Hint: 30g is the atomic weight of phosphorus for Avogadro number of atoms. Try to find out the number of moles present in 0.18g of Phosphorus. Then calculate the number of atoms present in 0.18g Phosphorous.

Complete Answer:
Phosphorous, P is an element in the periodic table having the atomic number, $Z=15$ and atomic mass number, $A=30$.
- We know that in an atom, number of electrons = number of protons =$Z=15$
- Number of neutrons in an atom is the difference between atomic mass number and atomic number i.e. $(A-Z)=30-15=15$
- 1 mole of P contains Avogadro’s number of atoms, $N_A$ $$(6.023\times {10}^{23})$$ which is equal to 30g.
- So now, we need to calculate the number of moles of Phosphorus are present in 0.18g.
$$1\text{ mole}=30g$$
$${}^{\prime }{x}^{\prime }\text{moles}=0.18g$$
- By cross-multiplication we obtain,
$$x=\frac{0.18}{30}=6\times {10}^{-3}\text{moles}$$
- Therefore, 0.18g of P contains $6\times {10}^{-3}moles$.
     $$1\text{mole}=N_A\text{atoms}=6.023\times {10}^{23}\text{atoms}$$
     $6\times {10}^{-3}\text{moles}=6\times {10}^{-3}\times N_A\text{atoms}=6\times {10}^{-3}\times 6.023\times {10}^{23}\text{atoms}$
- Thus, 0.18g of P contains $3.614\times {10}^{21}$atoms.

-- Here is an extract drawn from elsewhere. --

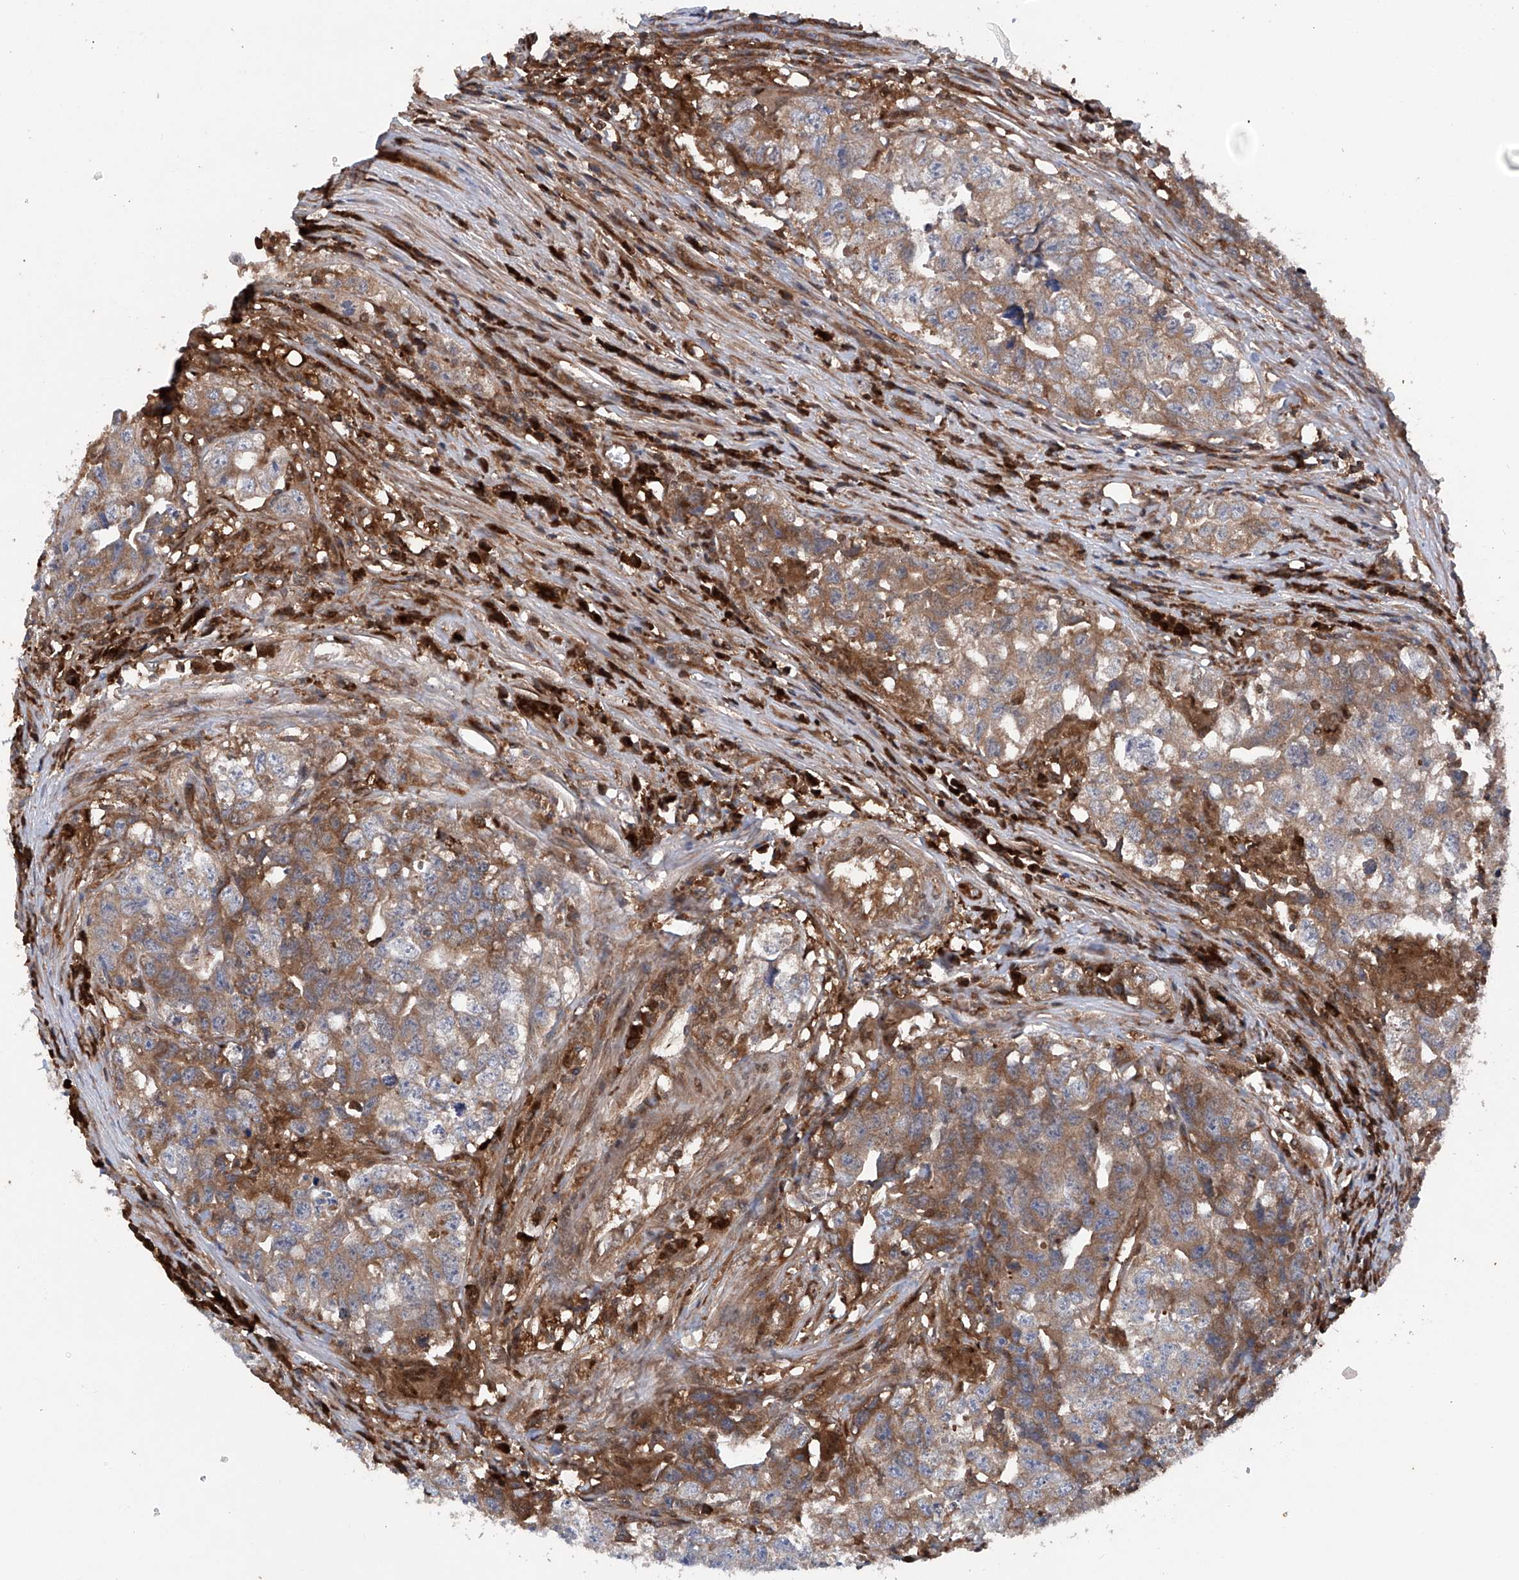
{"staining": {"intensity": "moderate", "quantity": ">75%", "location": "cytoplasmic/membranous"}, "tissue": "testis cancer", "cell_type": "Tumor cells", "image_type": "cancer", "snomed": [{"axis": "morphology", "description": "Seminoma, NOS"}, {"axis": "morphology", "description": "Carcinoma, Embryonal, NOS"}, {"axis": "topography", "description": "Testis"}], "caption": "An image of testis embryonal carcinoma stained for a protein displays moderate cytoplasmic/membranous brown staining in tumor cells.", "gene": "ASCC3", "patient": {"sex": "male", "age": 43}}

- Now that we have found out the number of atoms present in 0.18g P. Let’s calculate the number of protons.
Number of protons $=15\times 3.614\times {10}^{21}=5.421\times {10}^{22}$
Similarly, number of electrons $=5.421\times {10}^{22}$
$\begin{array}{rl}& \text{Number of neutrons}=(A-Z)\times 3.614\times {10}^{21}\\ & =(30-15)\times 3.614\times {10}^{21}\\ & =15\times 3.614\times {10}^{21}\\ & =5.421\times {10}^{22}\end{array}$
Therefore, the total number of protons, electrons and neutrons is the same which is equal to $5.421\times {10}^{22}$.

Note:
Remember atomic mass number (Z) gives the mass of 1 mole of atoms of any element present in the periodic table. Don’t get confused with the term “mole” and “molecule”. One mole contains Avogadro’s number of atoms/molecules i.e. $6.023\times {10}^{23}$.